Plus de 90% viennent de pays en situation de guerre ou de conflit, principalement la Syrie, l’Afghanistan, l’Irak et la Somalie.
Sur le toit de l’hôtel “Captain Elias”, Muhammed, 26 ans, qui a quitté l’Afghanistan il y a un peu plus d’un mois, se remémore son expérience de réfugié et son voyage jusqu’à Kos à travers l’Iran et la Turquie.

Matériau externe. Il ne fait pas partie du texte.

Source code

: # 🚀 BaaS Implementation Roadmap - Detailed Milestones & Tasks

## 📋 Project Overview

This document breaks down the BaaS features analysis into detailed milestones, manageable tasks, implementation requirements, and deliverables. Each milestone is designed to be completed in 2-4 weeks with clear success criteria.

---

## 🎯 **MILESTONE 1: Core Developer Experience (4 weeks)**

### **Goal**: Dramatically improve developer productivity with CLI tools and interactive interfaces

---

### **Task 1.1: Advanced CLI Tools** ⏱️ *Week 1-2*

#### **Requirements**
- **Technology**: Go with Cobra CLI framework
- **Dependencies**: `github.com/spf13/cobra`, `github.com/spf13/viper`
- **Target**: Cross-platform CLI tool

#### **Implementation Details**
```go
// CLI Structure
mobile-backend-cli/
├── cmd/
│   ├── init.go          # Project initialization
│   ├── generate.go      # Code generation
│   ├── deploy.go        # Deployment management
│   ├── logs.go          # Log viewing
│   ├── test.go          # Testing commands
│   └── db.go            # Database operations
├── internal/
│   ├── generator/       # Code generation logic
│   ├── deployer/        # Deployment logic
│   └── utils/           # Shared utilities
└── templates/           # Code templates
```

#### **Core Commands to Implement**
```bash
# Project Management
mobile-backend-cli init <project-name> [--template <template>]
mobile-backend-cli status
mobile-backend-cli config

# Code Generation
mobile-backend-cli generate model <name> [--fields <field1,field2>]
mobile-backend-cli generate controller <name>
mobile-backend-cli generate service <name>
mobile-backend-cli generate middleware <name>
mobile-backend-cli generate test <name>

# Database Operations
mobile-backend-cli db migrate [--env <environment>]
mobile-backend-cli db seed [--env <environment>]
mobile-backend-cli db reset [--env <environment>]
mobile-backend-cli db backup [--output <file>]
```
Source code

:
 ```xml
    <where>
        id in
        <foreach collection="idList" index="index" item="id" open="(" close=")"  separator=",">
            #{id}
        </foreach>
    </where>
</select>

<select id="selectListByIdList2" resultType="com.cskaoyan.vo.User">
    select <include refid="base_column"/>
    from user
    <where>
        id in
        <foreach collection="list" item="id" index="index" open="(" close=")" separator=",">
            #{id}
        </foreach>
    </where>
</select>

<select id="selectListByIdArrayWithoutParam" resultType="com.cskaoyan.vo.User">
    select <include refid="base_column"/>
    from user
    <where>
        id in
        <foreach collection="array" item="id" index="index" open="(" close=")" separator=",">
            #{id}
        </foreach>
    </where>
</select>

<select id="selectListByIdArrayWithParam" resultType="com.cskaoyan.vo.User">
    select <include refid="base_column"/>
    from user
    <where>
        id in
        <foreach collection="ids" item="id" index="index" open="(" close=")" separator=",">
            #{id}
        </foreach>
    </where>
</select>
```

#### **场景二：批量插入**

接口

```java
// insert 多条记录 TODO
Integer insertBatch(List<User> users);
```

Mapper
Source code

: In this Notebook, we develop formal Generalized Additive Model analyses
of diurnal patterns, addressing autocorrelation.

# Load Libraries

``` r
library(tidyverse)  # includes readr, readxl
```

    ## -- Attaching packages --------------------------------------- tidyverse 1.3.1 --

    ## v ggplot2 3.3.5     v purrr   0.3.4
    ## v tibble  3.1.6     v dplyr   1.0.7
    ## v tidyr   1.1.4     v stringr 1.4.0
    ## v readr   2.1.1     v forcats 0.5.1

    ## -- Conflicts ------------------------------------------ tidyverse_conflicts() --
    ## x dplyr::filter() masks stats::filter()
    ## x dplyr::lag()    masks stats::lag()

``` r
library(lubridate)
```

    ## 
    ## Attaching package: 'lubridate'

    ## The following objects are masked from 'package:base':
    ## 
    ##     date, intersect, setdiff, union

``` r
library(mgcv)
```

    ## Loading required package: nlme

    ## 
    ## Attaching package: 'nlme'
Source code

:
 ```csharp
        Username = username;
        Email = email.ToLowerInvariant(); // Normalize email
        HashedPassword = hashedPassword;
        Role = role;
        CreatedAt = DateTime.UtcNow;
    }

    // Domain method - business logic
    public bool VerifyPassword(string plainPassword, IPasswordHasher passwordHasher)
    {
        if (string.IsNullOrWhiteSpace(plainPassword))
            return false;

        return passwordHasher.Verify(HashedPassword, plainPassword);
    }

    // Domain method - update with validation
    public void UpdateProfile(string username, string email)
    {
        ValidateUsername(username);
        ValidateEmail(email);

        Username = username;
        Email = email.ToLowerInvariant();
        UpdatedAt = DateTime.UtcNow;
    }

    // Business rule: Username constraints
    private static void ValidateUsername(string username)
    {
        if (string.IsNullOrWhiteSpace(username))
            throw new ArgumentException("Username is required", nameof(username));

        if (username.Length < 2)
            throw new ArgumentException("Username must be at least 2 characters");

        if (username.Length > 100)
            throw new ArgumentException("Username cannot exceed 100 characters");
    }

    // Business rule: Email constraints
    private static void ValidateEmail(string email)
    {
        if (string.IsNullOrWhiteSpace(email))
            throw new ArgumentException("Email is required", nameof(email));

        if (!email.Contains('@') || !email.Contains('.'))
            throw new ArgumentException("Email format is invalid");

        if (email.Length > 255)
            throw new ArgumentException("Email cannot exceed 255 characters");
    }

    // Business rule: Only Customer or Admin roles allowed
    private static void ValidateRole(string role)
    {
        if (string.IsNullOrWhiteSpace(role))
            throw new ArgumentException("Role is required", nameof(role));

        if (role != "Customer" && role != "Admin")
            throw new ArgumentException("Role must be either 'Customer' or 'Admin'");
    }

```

«En Afghanistan, je gérais une pharmacie et donnais quelques cours à l’école locale. Je voulais aussi apprendre aux femmes du village comment être en bonne santé et prendre soin de leurs enfants. Un jour, des hommes sont venus vers moi, m’accusant d’enseigner aux enfants des idées chrétiennes. Ils m’ont dit que je n’étais pas un vrai musulman et que je serais bientôt décapité. Je n’ai pas compris. Ce jour-là, j’ai aussi découvert que l’intérieur de ma pharmacie avait été réduite en morceaux et que mon père avait disparu sans explications. Ca fait maintenant trois mois que je n’ai plus de nouvelles, je ne sais pas s’il est vivant ou mort. J’ai alors décidé de fuir l’Afghanistan et j’ai caché ma famille dans une autre région du pays. Je suis venu ici dans l’espoir que les gouvernements en Europe nous laissent vivre comme des humains et non comme des animaux.
«Quand je suis monté, c’est à ma famille que j’ai pensé, pas à moi»
J’ai voyagé à pied, en bus et en bateau. Le trajet en bateau depuis la Turquie était très dangereux. Il faut payer un passeur pour monter à bord de l’embarcation. Quand tu le payes, il prétend que seulement 25 personnes seront à bord. Au moment d’embarquer, tu réalises qu’il y a déjà 50 personnes assises dans le bateau et que tu ne peux plus dire non. C’est la nuit, ils ont des armes et ils disent qu’ils vont nous tuer si on ne monte pas à bord. Quand je suis monté, c’est à ma famille que j’ai pensé, pas à moi. Dans cette situation, tu dois juste être courageux. Certaines personnes pleuraient. Le bateau faisait seulement huit mètres de long… c’était trop petit pour nous tous. J’ai eu de la chance d’arriver jusqu’ici.
Les passeurs m’ont fait payer 4 000 dollars. C’était de l’argent que j’avais économisé pendant six ans avec la pharmacie, mais aussi que j’ai dû emprunter. J’ai donné environ 1000 dollars à ma famille pour qu’elle puisse survivre en Afghanistan. Après Kos, j’irai à Athènes et Dieu décidera où j’irai ensuite. Je veux quitter la Grèce, parce que c’est le pays le plus pauvre d’Europe. Mais partir d’ici coûte beaucoup d’argent et je n’en ai plus, donc je vais devoir essayer par moi-même».